(Data items)
========
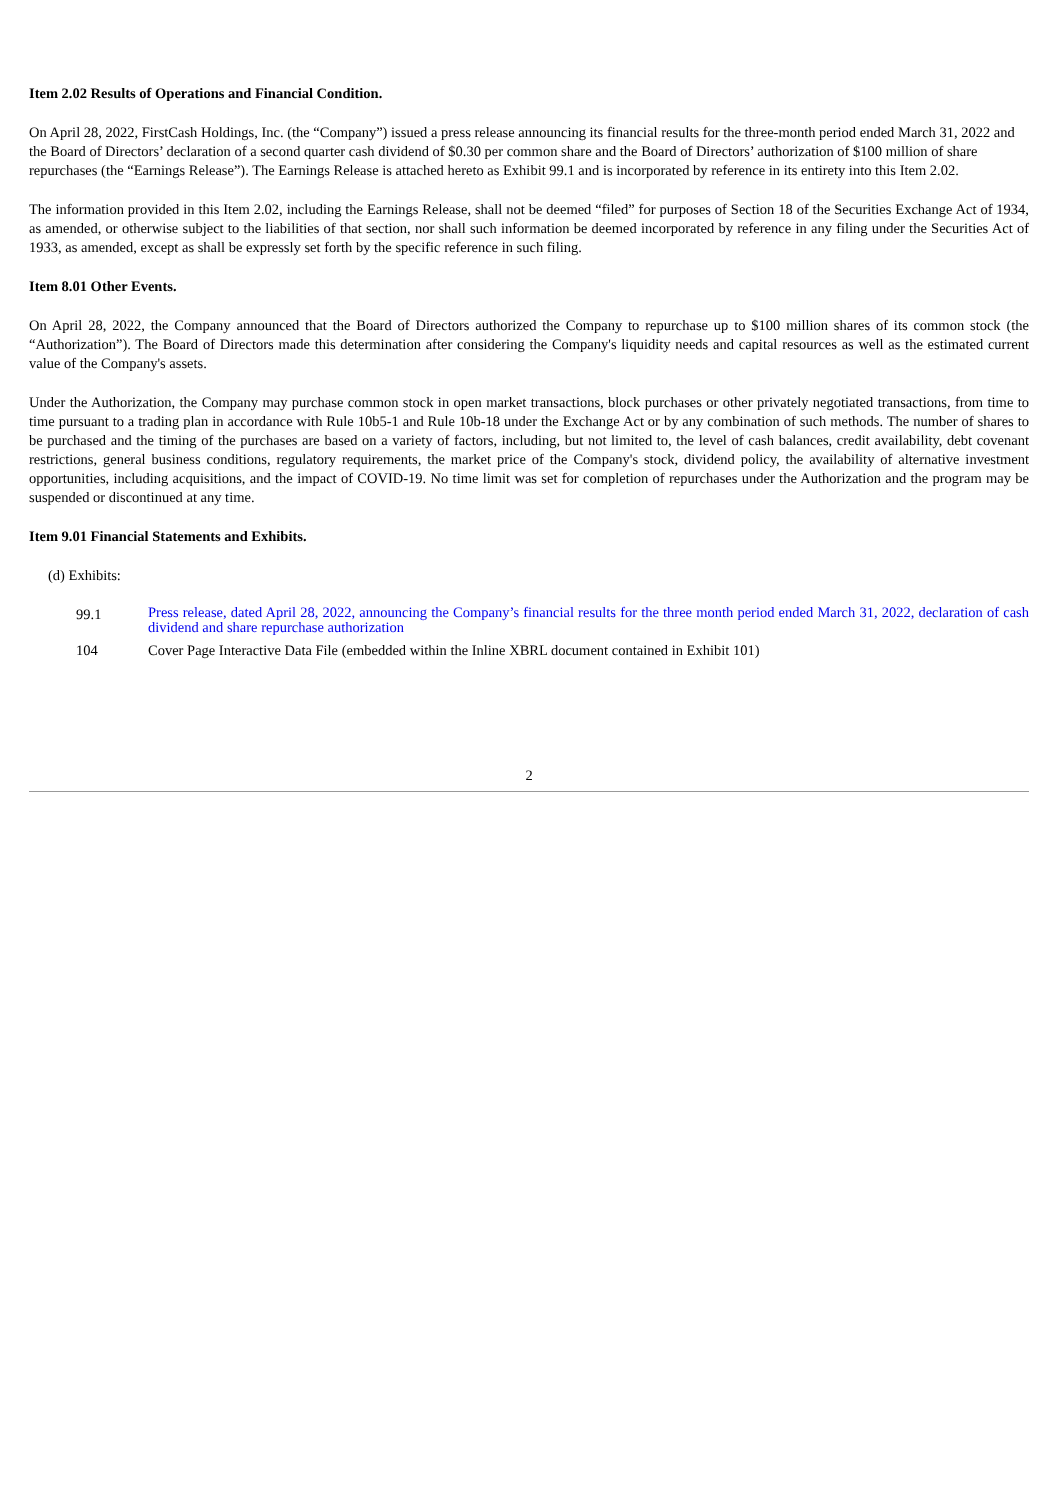Item 2.02 Results of Operations and Financial Condition.
On April 28, 2022, FirstCash Holdings, Inc. (the “Company”) issued a press release announcing its financial results for the three-month period ended March 31, 2022 and the Board of Directors’ declaration of a second quarter cash dividend of $0.30 per common share and the Board of Directors’ authorization of $100 million of share repurchases (the “Earnings Release”). The Earnings Release is attached hereto as Exhibit 99.1 and is incorporated by reference in its entirety into this Item 2.02.
The information provided in this Item 2.02, including the Earnings Release, shall not be deemed “filed” for purposes of Section 18 of the Securities Exchange Act of 1934, as amended, or otherwise subject to the liabilities of that section, nor shall such information be deemed incorporated by reference in any filing under the Securities Act of 1933, as amended, except as shall be expressly set forth by the specific reference in such filing.
Item 8.01 Other Events.
On April 28, 2022, the Company announced that the Board of Directors authorized the Company to repurchase up to $100 million shares of its common stock (the “Authorization”). The Board of Directors made this determination after considering the Company's liquidity needs and capital resources as well as the estimated current value of the Company's assets.
Under the Authorization, the Company may purchase common stock in open market transactions, block purchases or other privately negotiated transactions, from time to time pursuant to a trading plan in accordance with Rule 10b5-1 and Rule 10b-18 under the Exchange Act or by any combination of such methods. The number of shares to be purchased and the timing of the purchases are based on a variety of factors, including, but not limited to, the level of cash balances, credit availability, debt covenant restrictions, general business conditions, regulatory requirements, the market price of the Company's stock, dividend policy, the availability of alternative investment opportunities, including acquisitions, and the impact of COVID-19. No time limit was set for completion of repurchases under the Authorization and the program may be suspended or discontinued at any time.
Item 9.01 Financial Statements and Exhibits.
(d) Exhibits:
| 99.1 | Press release, dated April 28, 2022, announcing the Company’s financial results for the three month period ended March 31, 2022, declaration of cash dividend and share repurchase authorization |
| 104 | Cover Page Interactive Data File (embedded within the Inline XBRL document contained in Exhibit 101) |
2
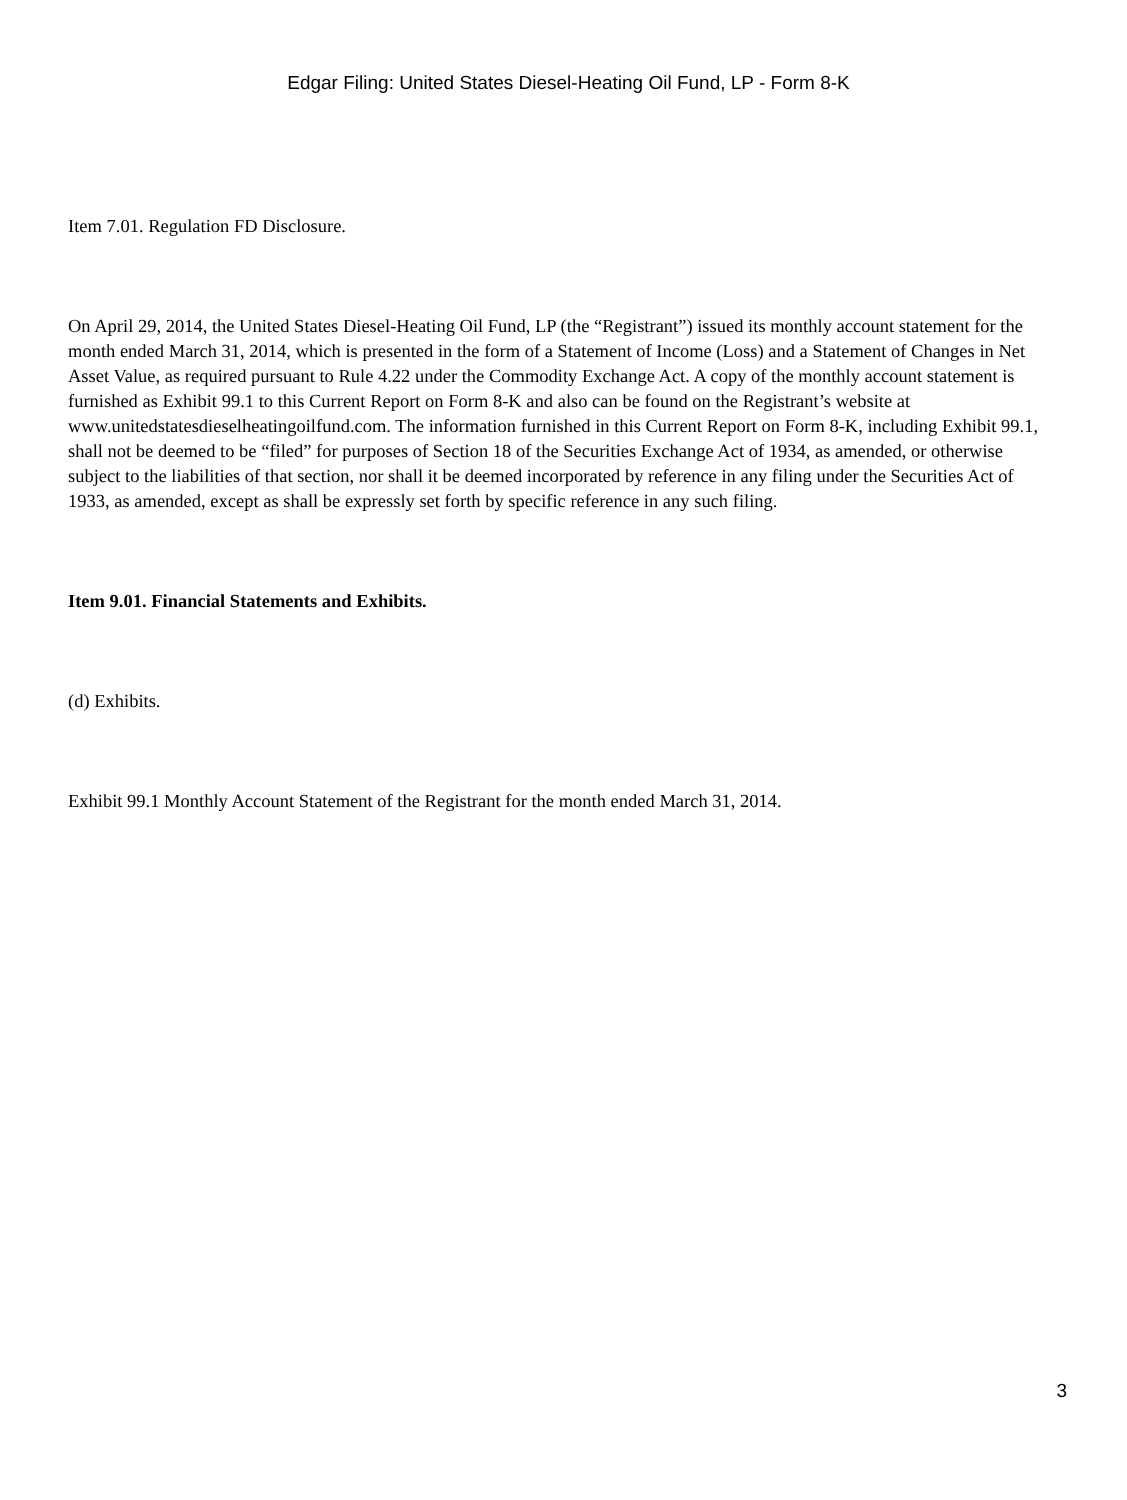Edgar Filing: United States Diesel-Heating Oil Fund, LP - Form 8-K
Item 7.01. Regulation FD Disclosure.
On April 29, 2014, the United States Diesel-Heating Oil Fund, LP (the “Registrant”) issued its monthly account statement for the month ended March 31, 2014, which is presented in the form of a Statement of Income (Loss) and a Statement of Changes in Net Asset Value, as required pursuant to Rule 4.22 under the Commodity Exchange Act. A copy of the monthly account statement is furnished as Exhibit 99.1 to this Current Report on Form 8-K and also can be found on the Registrant’s website at www.unitedstatesdieselheatingoilfund.com. The information furnished in this Current Report on Form 8-K, including Exhibit 99.1, shall not be deemed to be “filed” for purposes of Section 18 of the Securities Exchange Act of 1934, as amended, or otherwise subject to the liabilities of that section, nor shall it be deemed incorporated by reference in any filing under the Securities Act of 1933, as amended, except as shall be expressly set forth by specific reference in any such filing.
Item 9.01. Financial Statements and Exhibits.
(d) Exhibits.
Exhibit 99.1 Monthly Account Statement of the Registrant for the month ended March 31, 2014.
3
========
Of the lines in the data, report each one containing the string "Statements".

- Result for this task -
Item 9.01 Financial Statements and Exhibits.
Item 9.01. Financial Statements and Exhibits.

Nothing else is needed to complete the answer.